India’s first Avatar Sri Ramachandra’s philosophy is:
Obedience and sacrifice.

Sri Krishna’s philosophy is:
Give up all religions.
“Take shelter in Me.”
“You I shall liberate.”
“Be thou only an instrument.”
“You have the right to work, but not to the fruits thereof.”

Lord Buddha’s philosophy is:
Compassion and forgiveness.

Sri Chaitanya’s philosophy is:
Love unconditionally.
Everybody has the right to deserve love.

India’s philosopher unparalleled Sri Shankaracharya’s philosophy is:
Neti, neti. Not this, not this.
The world is an illusion.

Sri Ramakrishna’s philosophy is:
The synthesis of all religions.
Be a child-heart; God will immediately be all yours.

Swami Vivekananda’s philosophy is:
Be brave.
Have adamantine will-power.
“The soul cannot be won by the weakling.”

Sri Aurobindo’s philosophy is:
The acceptance of life.
Yoga integral.
“Fate can be changed by an unchanging Will.”
“We are sons of God and must be even as He.”

Ramana Maharshi’s philosophy is:
“Who am I? Who am I?”

Since I am a son of my Mother India, I, too, have my own philosophy. My philosophy is:

Love, devotion and surrender.
Love the Supreme in humanity.
Devote yourself to the Supreme in humanity.
Surrender yourself to the Supreme in humanity.

Each philosopher-sage of the highest order realises the Truth in his own way. Each one creates a path which others may follow in order to arrive at the Destination: the Golden Shore of the Beyond. But the Truth itself does not vary.
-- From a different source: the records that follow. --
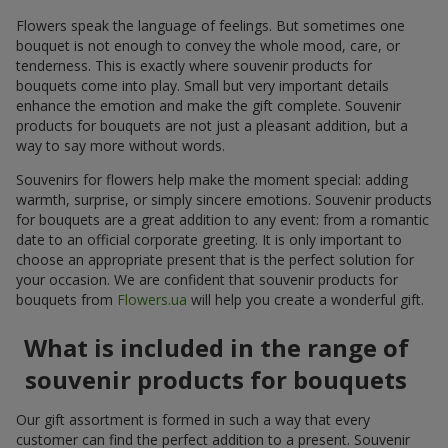
Flowers speak the language of feelings. But sometimes one
bouquet is not enough to convey the whole mood, care, or
tenderness. This is exactly where souvenir products for
bouquets come into play. Small but very important details
enhance the emotion and make the gift complete. Souvenir
products for bouquets are not just a pleasant addition, but a
way to say more without words.
Souvenirs for flowers help make the moment special: adding
warmth, surprise, or simply sincere emotions. Souvenir products
for bouquets are a great addition to any event: from a romantic
date to an official corporate greeting. It is only important to
choose an appropriate present that is the perfect solution for
your occasion. We are confident that souvenir products for
bouquets from
Flowers.ua
will help you create a wonderful gift.
What is included in the range of
souvenir products for bouquets
Our gift assortment is formed in such a way that every
customer can find the perfect addition to a present. Souvenir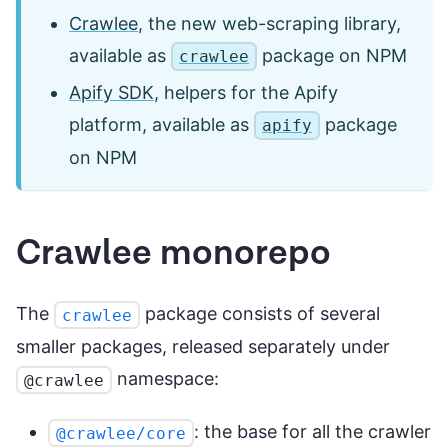
Crawlee
, the new web-scraping library,
available as
package on NPM
crawlee
Apify SDK
, helpers for the Apify
platform, available as
package
apify
on NPM
Crawlee monorepo
The
package consists of several
crawlee
smaller packages, released separately under
namespace:
@crawlee
: the base for all the crawler
@crawlee/core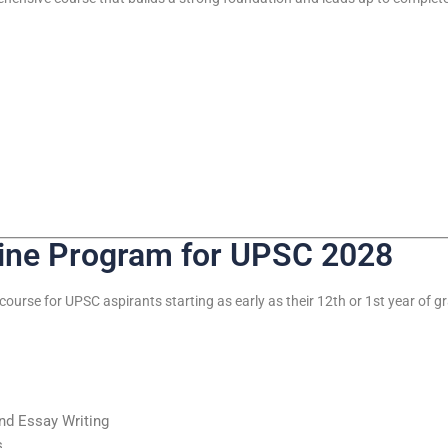
line Program for UPSC 2028
course for UPSC aspirants starting as early as their 12th or 1st year of g
and Essay Writing
s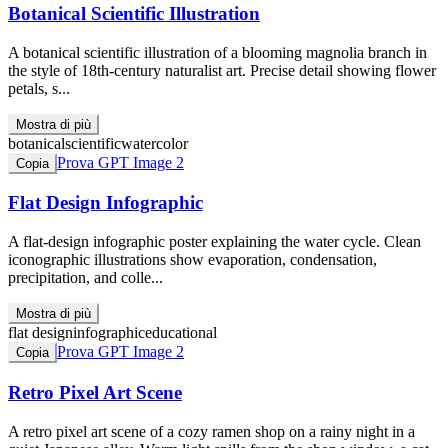
Botanical Scientific Illustration
A botanical scientific illustration of a blooming magnolia branch in
the style of 18th-century naturalist art. Precise detail showing flower
petals, s...
Mostra di più
botanical
scientific
watercolor
Prova GPT Image 2
Copia
Flat Design Infographic
A flat-design infographic poster explaining the water cycle. Clean
iconographic illustrations show evaporation, condensation,
precipitation, and colle...
Mostra di più
flat design
infographic
educational
Prova GPT Image 2
Copia
Retro Pixel Art Scene
A retro pixel art scene of a cozy ramen shop on a rainy night in a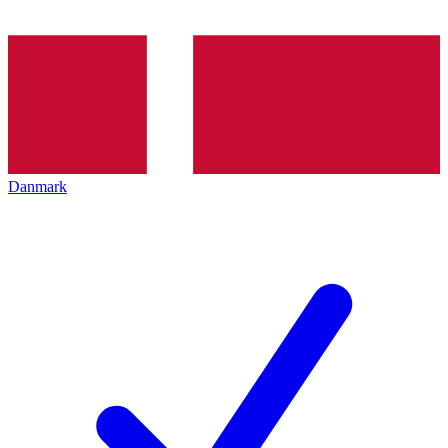
Danmark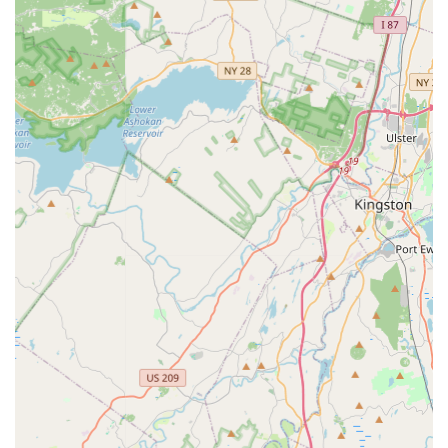
of instruction and student success.
Owned by Renowned Choreographers: Under the
ownership of Kelley and Danielle Larkin, who bring
extensive expertise and vision to the studio.
Knowledgeable, Talented, and Supportive Teachers:
Instructors are highly praised for their expertise, skill in
teaching, and ability to connect with students, fostering a
warm and welcoming atmosphere.
Focus on Holistic Development: Beyond dance skills, the
studio emphasizes developing self-esteem, self-worth,
poise, and self-confidence in students.
Caters to All Dance Levels: Offers programs for recreational
dancers, as well as pre-competitive and competitive tracks,
accommodating a wide range of commitment levels and
aspirations.
Strong Sense of Community and Family: The studio
cultivates a supportive environment where students feel
connected and part of a larger dance family. Parents also
feel welcomed and included.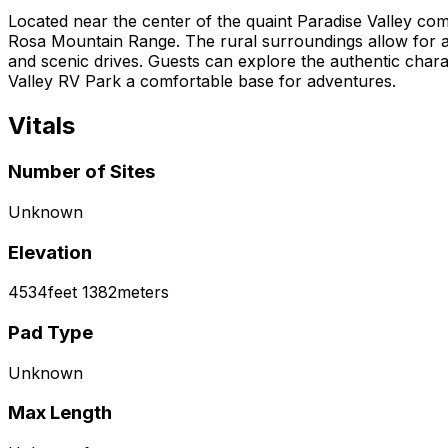
Located near the center of the quaint Paradise Valley co
Rosa Mountain Range. The rural surroundings allow for a 
and scenic drives. Guests can explore the authentic charact
Valley RV Park a comfortable base for adventures.
Vitals
Number of Sites
Unknown
Elevation
4534
feet
1382
meters
Pad Type
Unknown
Max Length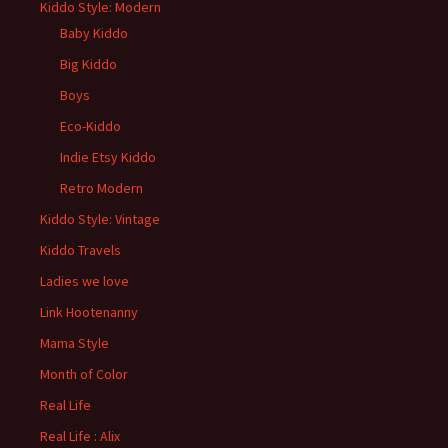
Kiddo Style: Modern
Baby Kiddo
Big Kiddo
Boys
Eco-Kiddo
Indie Etsy Kiddo
Retro Modern
Kiddo Style: Vintage
Kiddo Travels
Ladies we love
Link Hootenanny
Mama Style
Month of Color
Real Life
Real Life : Alix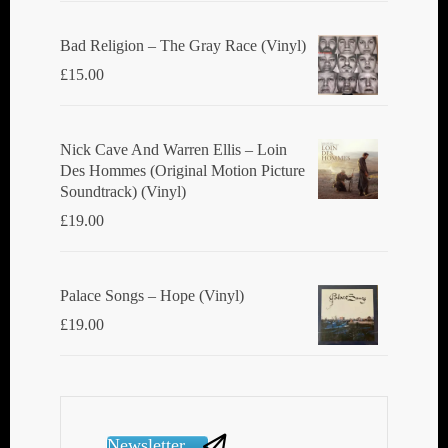
Bad Religion ‎– The Gray Race (Vinyl)
£
15.00
Nick Cave And Warren Ellis ‎– Loin
Des Hommes (Original Motion Picture
Soundtrack) (Vinyl)
£
19.00
Palace Songs ‎– Hope (Vinyl)
£
19.00
Newsletter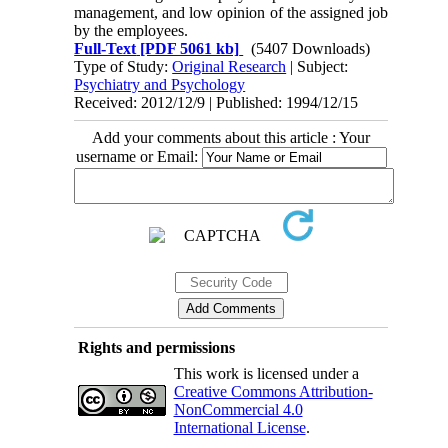
management, and low opinion of the assigned job
by the employees.
Full-Text
[PDF 5061 kb]
(5407 Downloads)
Type of Study:
Original Research
| Subject:
Psychiatry and Psychology
Received: 2012/12/9 | Published: 1994/12/15
Add your comments about this article : Your
username or Email:
Rights and permissions
This work is licensed under a
Creative Commons Attribution-
NonCommercial 4.0
International License
.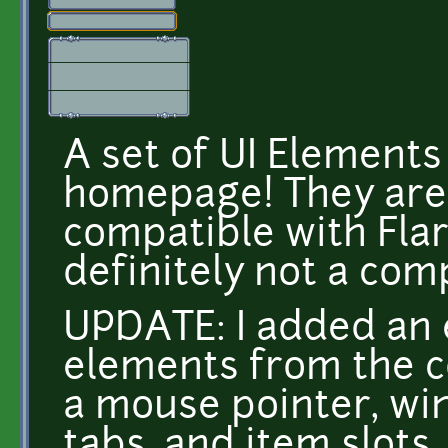
A set of UI Elements 
homepage! They are 
compatible with Flare
definitely not a com
UPDATE: I added an 
elements from the c
a mouse pointer, wi
tabs, and item slots.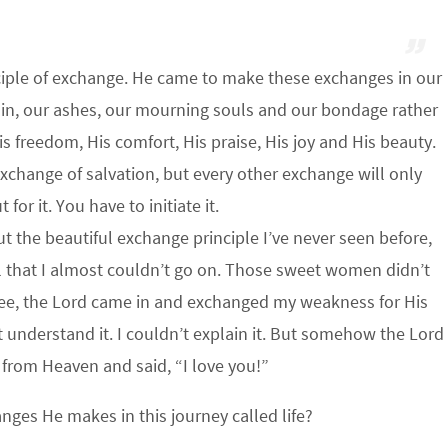
nciple of exchange. He came to make these exchanges in our
ain, our ashes, our mourning souls and our bondage rather
is freedom, His comfort, His praise, His joy and His beauty.
Exchange of salvation, but every other exchange will only
for it. You have to initiate it.
 the beautiful exchange principle I’ve never seen before,
l that I almost couldn’t go on. Those sweet women didn’t
see, the Lord came in and exchanged my weakness for His
t understand it. I couldn’t explain it. But somehow the Lord
from Heaven and said, “I love you!”
anges He makes in this journey called life?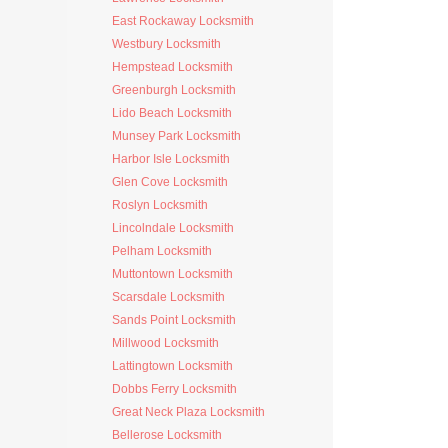
East Rockaway Locksmith
Westbury Locksmith
Hempstead Locksmith
Greenburgh Locksmith
Lido Beach Locksmith
Munsey Park Locksmith
Harbor Isle Locksmith
Glen Cove Locksmith
Roslyn Locksmith
Lincolndale Locksmith
Pelham Locksmith
Muttontown Locksmith
Scarsdale Locksmith
Sands Point Locksmith
Millwood Locksmith
Lattingtown Locksmith
Dobbs Ferry Locksmith
Great Neck Plaza Locksmith
Bellerose Locksmith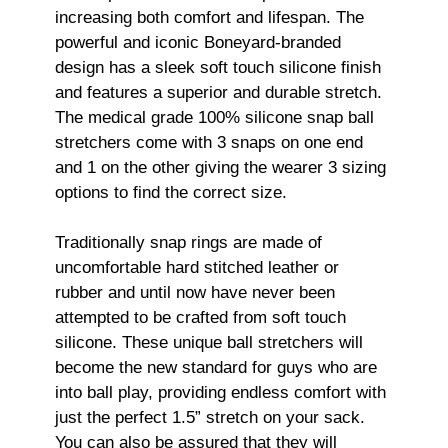
increasing both comfort and lifespan. The
powerful and iconic Boneyard-branded
design has a sleek soft touch silicone finish
and features a superior and durable stretch.
The medical grade 100% silicone snap ball
stretchers come with 3 snaps on one end
and 1 on the other giving the wearer 3 sizing
options to find the correct size.
Traditionally snap rings are made of
uncomfortable hard stitched leather or
rubber and until now have never been
attempted to be crafted from soft touch
silicone. These unique ball stretchers will
become the new standard for guys who are
into ball play, providing endless comfort with
just the perfect 1.5” stretch on your sack.
You can also be assured that they will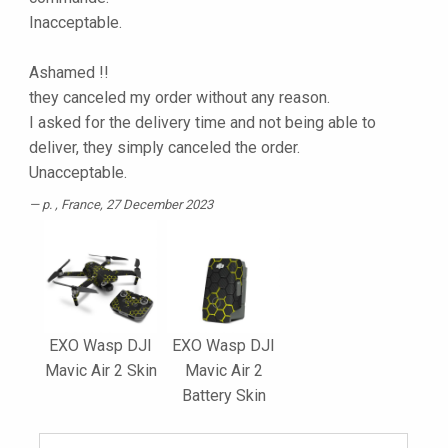
Inacceptable.
Ashamed !!
they canceled my order without any reason.
I asked for the delivery time and not being able to
deliver, they simply canceled the order.
Unacceptable.
p.
, France, 27 December 2023
EXO Wasp DJI
EXO Wasp DJI
Mavic Air 2 Skin
Mavic Air 2
Battery Skin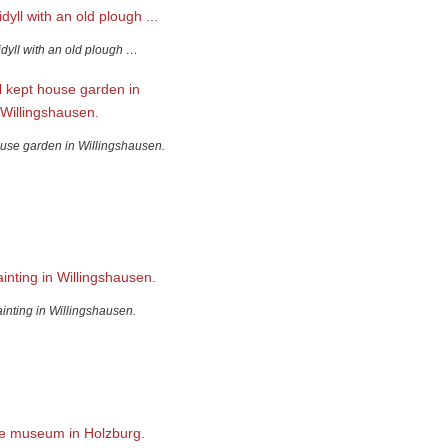
idyll with an old plough …
ouse garden in Willingshausen.
ainting in Willingshausen.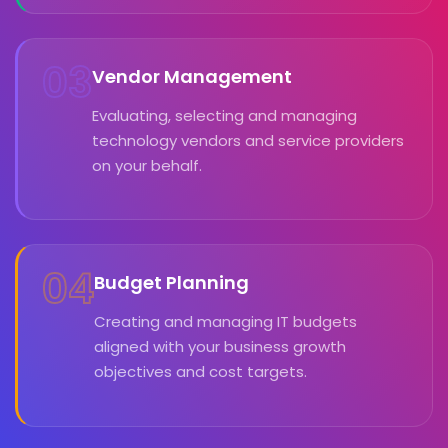
03
Vendor Management
Evaluating, selecting and managing
technology vendors and service providers
on your behalf.
04
Budget Planning
Creating and managing IT budgets
aligned with your business growth
objectives and cost targets.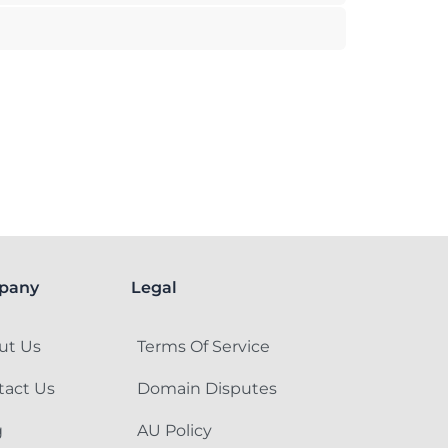
pany
Legal
ut Us
Terms Of Service
tact Us
Domain Disputes
g
AU Policy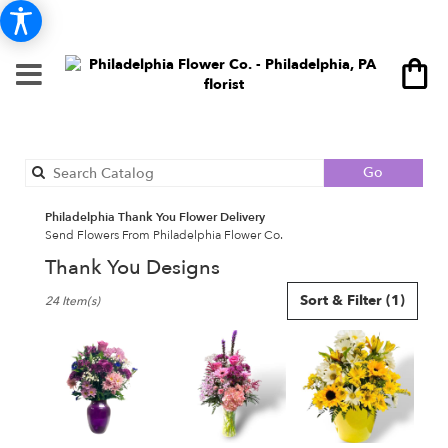
Search
Go
catalog
Philadelphia Thank You Flower Delivery
Send Flowers From Philadelphia Flower Co.
Thank You Designs
Best
Sort & Filter
(1)
24 Item(s)
Florists
in
Philadelphia,
PA
Flower
delivery
in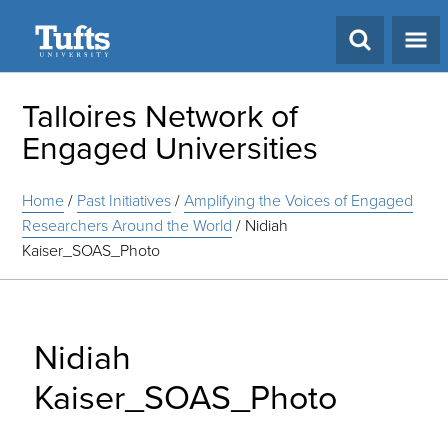
Search
Talloires Network of
Engaged Universities
Home
/
Past Initiatives
/
Amplifying the Voices of Engaged
Researchers Around the World
/
Nidiah
Kaiser_SOAS_Photo
Nidiah
Kaiser_SOAS_Photo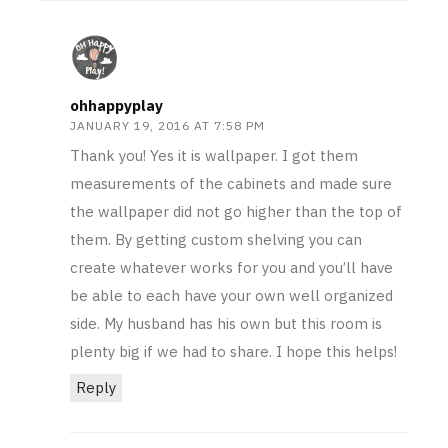
ohhappyplay
JANUARY 19, 2016 AT 7:58 PM
Thank you! Yes it is wallpaper. I got them
measurements of the cabinets and made sure
the wallpaper did not go higher than the top of
them. By getting custom shelving you can
create whatever works for you and you’ll have
be able to each have your own well organized
side. My husband has his own but this room is
plenty big if we had to share. I hope this helps!
Reply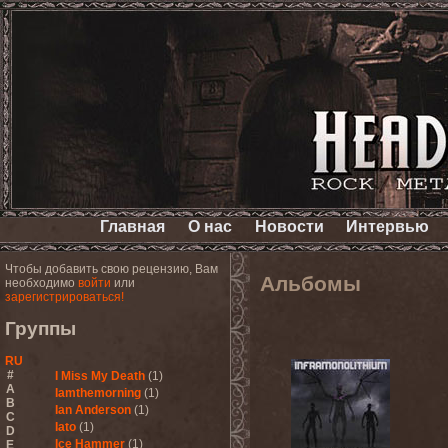
Главная
О нас
Новости
Интервью
Чтобы добавить свою рецензию, Вам
Альбомы
необходимо
войти
или
зарегистрироваться!
Группы
RU
#
I Miss My Death
(1)
A
Iamthemorning
(1)
B
Ian Anderson
(1)
C
Iato
(1)
D
Ice Hammer
(1)
E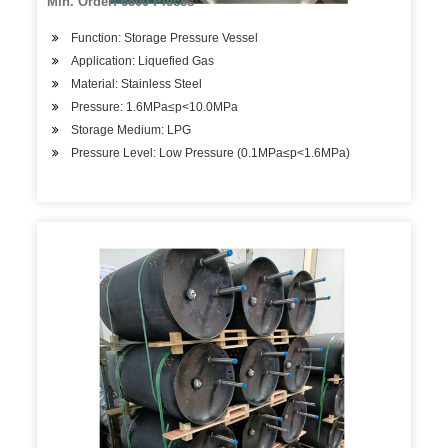
Min. Order: 6800 Pieces
Function: Storage Pressure Vessel
Application: Liquefied Gas
Material: Stainless Steel
Pressure: 1.6MPa≤p<10.0MPa
Storage Medium: LPG
Pressure Level: Low Pressure (0.1MPa≤p<1.6MPa)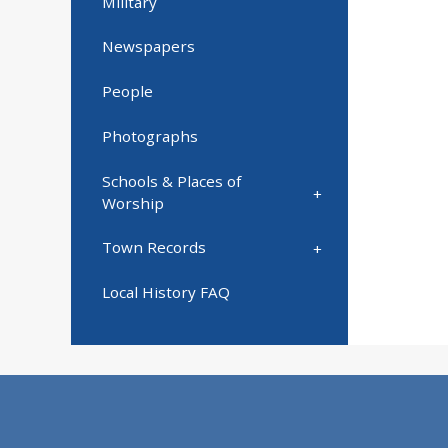
Military
Newspapers
People
Photographs
Schools & Places of
Worship
Town Records
Local History FAQ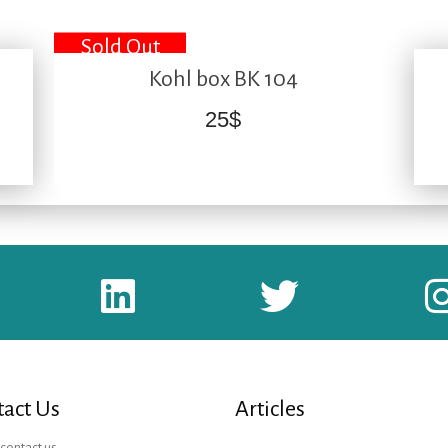
Sold Out
Kohl box BK 104
25
$
act Us
Articles
contact us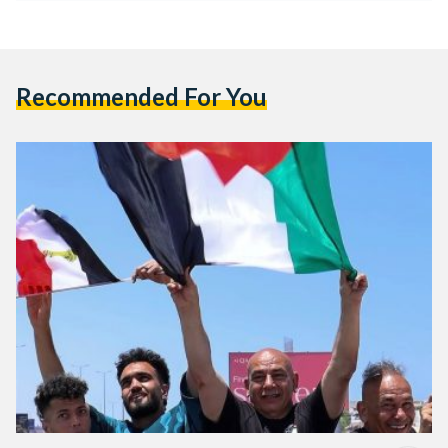
Recommended For You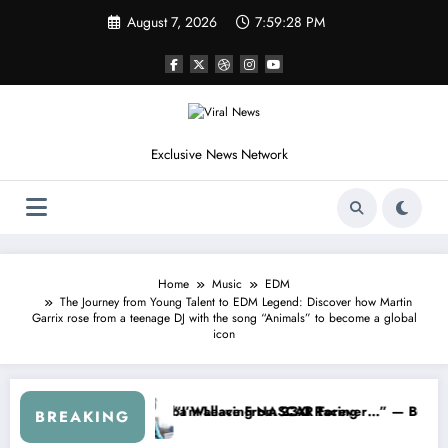
Skip
August 7, 2026
7:59:31 PM
to
content
Exclusive News Network
Home
Music
EDM
The Journey from Young Talent to EDM Legend: Discover how Martin
Garrix rose from a teenage DJ with the song “Animals” to become a global
icon
m the Cup Series
mething I Warned NASCAR About…” — Dale Earnhardt Jr. Speaks Out A
“He’s Good at 
BREAKING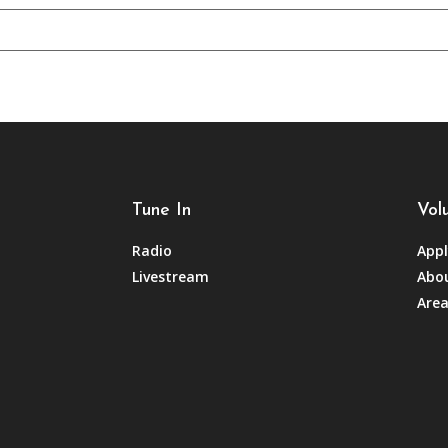
Tune In
Vol
Radio
Appl
Livestream
Abou
Area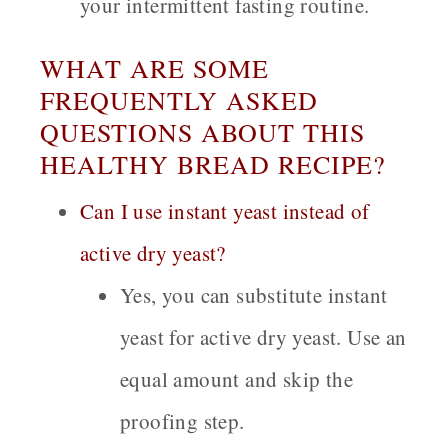
your intermittent fasting routine.
WHAT ARE SOME
FREQUENTLY ASKED
QUESTIONS ABOUT THIS
HEALTHY BREAD RECIPE?
Can I use instant yeast instead of
active dry yeast?
Yes, you can substitute instant
yeast for active dry yeast. Use an
equal amount and skip the
proofing step.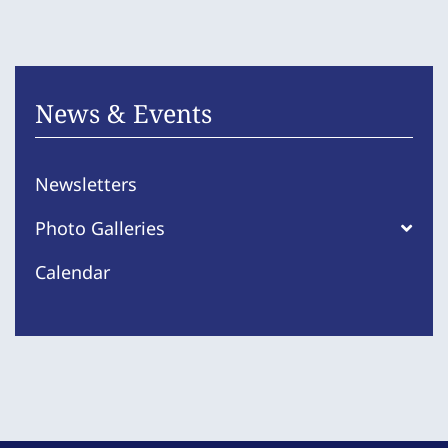
News & Events
Newsletters
Photo Galleries
Calendar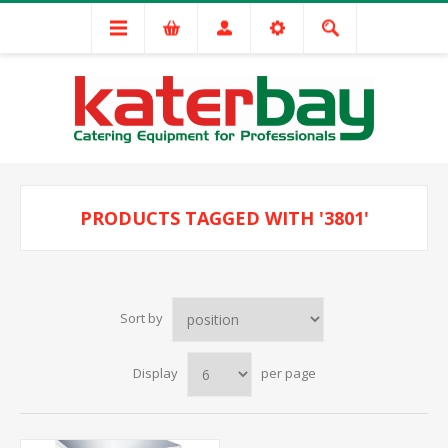
PRODUCTS TAGGED WITH '3801'
Sort by
Display
per page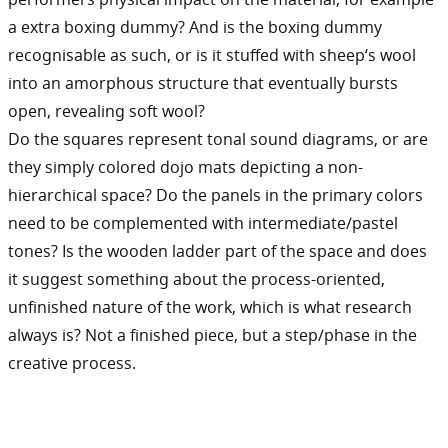
a extra boxing dummy? And is the boxing dummy
recognisable as such, or is it stuffed with sheep‘s wool
into an amorphous structure that eventually bursts
open, revealing soft wool?
Do the squares represent tonal sound diagrams, or are
they simply colored dojo mats depicting a non-
hierarchical space? Do the panels in the primary colors
need to be complemented with intermediate/pastel
tones? Is the wooden ladder part of the space and does
it suggest something about the process-oriented,
unfinished nature of the work, which is what research
always is? Not a finished piece, but a step/phase in the
creative process.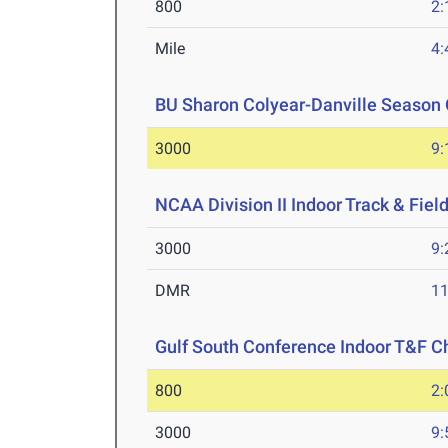
800
2:
Mile
4:
BU Sharon Colyear-Danville Season 
3000
9:
NCAA Division II Indoor Track & Fie
3000
9:
DMR
11
Gulf South Conference Indoor T&F 
800
2:
3000
9: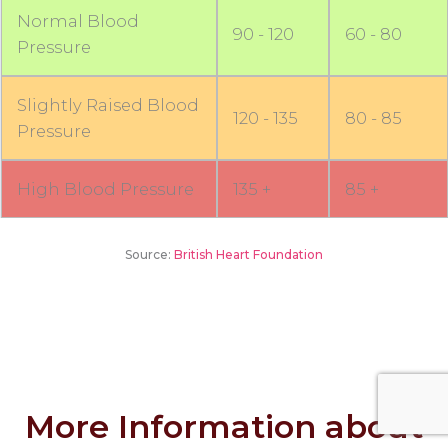
Normal Blood
90 - 120
60 - 80
Pressure
Slightly Raised Blood
120 - 135
80 - 85
Pressure
High Blood Pressure
135 +
85 +
Source:
British Heart Foundation
More Information about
That is why we say that the Indian philosophy, the Indian religion and the Indian spirituality all have the selfsame source.

"Satyameva jayate
  Truth alone triumphs."

130. Wertheim Performing Arts Center, Florida International University; Miami, FL, USA, 26 May 1998. Sri Chinmoy was given the title "India's Peace-Service-Tree" by Dr. Nathan Katz, Chairman of the Department of Religious Studies, who presented a special plaque to Sri Chinmoy on behalf of the University.